Unfortunately, the render spec doesn't say exactly how convolution
filters should work, so the best we have to work with is the code. And
I don't see anything in the code that prevents the user from setting,
say, all the weights to 0.

> >Suppose we have an image with REPEAT_NONE, a NEAREST filter, and this
> >affine transformation:
> >
> >     [ 1  0 -10 ]
> >     [ 0  1 -10 ]
> >     [ 0  0   1 ]
> >
> >When we fetch (0, 0, 1), we get the source pixel at (-10, -10, 1),
> >which will be 0 since we have REPEAT_NONE. But the if statement in
> >your patch will claim that the image is opaque, as far as I can tell.
> There might be cairo-independant considerations to take into account 
> which I've ignored, but as far as my cairo tests have shown, we're 
> sending the correct xSrc and ySrc down to 
> PIXMAN_COMPOSITE_RECT_GENERAL so that we always sample inside the 
> source and don't waste time sampling inexistant source pixels.
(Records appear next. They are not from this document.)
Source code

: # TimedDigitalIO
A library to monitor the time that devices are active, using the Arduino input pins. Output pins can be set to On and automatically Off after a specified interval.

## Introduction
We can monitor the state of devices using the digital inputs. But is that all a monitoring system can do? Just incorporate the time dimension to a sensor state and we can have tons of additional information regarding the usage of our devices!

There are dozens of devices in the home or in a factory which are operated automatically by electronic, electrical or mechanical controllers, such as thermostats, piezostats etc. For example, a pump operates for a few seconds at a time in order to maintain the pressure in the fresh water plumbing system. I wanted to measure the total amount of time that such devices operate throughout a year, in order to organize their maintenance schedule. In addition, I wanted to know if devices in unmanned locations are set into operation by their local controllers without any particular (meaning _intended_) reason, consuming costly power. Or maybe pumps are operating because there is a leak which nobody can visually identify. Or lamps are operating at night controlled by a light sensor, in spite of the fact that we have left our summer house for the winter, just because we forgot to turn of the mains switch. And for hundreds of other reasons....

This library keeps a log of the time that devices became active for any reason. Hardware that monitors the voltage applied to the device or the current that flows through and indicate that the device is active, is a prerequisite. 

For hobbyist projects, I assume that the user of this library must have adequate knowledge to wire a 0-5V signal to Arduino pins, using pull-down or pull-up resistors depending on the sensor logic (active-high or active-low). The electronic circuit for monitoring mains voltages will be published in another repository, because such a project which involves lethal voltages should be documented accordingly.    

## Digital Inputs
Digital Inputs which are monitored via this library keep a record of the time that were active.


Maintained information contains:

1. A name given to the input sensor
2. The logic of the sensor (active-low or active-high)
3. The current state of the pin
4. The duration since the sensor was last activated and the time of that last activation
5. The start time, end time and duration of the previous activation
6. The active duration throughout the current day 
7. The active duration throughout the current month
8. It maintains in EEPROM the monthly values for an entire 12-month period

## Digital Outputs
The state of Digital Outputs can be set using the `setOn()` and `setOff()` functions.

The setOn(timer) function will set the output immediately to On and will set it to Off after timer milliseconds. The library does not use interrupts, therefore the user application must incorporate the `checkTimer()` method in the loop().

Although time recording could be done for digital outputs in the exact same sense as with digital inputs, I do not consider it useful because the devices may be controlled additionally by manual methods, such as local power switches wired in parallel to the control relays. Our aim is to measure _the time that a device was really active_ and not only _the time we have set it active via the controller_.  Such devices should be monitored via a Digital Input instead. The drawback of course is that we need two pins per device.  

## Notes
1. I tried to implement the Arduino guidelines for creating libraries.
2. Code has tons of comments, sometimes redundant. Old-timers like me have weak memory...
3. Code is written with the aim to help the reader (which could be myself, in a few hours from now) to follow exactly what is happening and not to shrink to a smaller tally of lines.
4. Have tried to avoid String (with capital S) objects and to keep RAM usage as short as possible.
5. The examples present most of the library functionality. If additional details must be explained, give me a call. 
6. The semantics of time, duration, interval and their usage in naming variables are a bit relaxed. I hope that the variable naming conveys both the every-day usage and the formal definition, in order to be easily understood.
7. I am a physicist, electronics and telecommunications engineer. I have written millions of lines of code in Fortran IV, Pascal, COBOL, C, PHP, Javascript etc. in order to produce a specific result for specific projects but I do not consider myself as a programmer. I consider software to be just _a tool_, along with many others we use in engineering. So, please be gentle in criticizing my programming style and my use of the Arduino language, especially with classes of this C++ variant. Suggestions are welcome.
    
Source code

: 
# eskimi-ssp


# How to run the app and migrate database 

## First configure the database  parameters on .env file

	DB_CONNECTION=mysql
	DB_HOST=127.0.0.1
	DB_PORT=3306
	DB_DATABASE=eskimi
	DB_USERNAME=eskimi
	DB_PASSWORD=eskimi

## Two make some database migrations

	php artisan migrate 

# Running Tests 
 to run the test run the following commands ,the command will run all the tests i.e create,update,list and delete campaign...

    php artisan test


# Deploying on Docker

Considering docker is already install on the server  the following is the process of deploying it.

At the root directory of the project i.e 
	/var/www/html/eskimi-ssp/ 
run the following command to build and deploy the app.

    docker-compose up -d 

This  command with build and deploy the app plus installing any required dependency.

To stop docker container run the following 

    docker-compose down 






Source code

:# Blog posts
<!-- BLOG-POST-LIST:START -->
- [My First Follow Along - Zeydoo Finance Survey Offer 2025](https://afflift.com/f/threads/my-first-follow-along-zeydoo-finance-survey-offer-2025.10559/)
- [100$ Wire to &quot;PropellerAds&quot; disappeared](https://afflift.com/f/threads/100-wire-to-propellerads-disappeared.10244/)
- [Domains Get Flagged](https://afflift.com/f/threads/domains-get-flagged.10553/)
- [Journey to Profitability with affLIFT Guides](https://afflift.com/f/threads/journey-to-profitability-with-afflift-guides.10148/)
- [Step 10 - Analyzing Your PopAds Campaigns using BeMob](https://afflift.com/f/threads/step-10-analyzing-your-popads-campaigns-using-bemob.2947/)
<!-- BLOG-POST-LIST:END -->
We can't rely on what cairo happens to do or not do. Even if cairo
were the only user of pixman, that would still be a recipe for

Pixman is (more or less) an implementation of the X Render extension,
whose specification is here:


It is certainly legal to use X Render to composite with images that
are partially transparent, including where this transparency is the
result of a transformation.

So we will need to make sure that the image is completely opaque
before applying this optimization.

The alternative would be to have pixman_image_is_opaque take x, y,
width, height parameters and make it a check for whether that
sub-image is opaque. The compositing routine could then first check
whether all the rectangles were opaque, but I think this would be way
too complicated for way too little gain.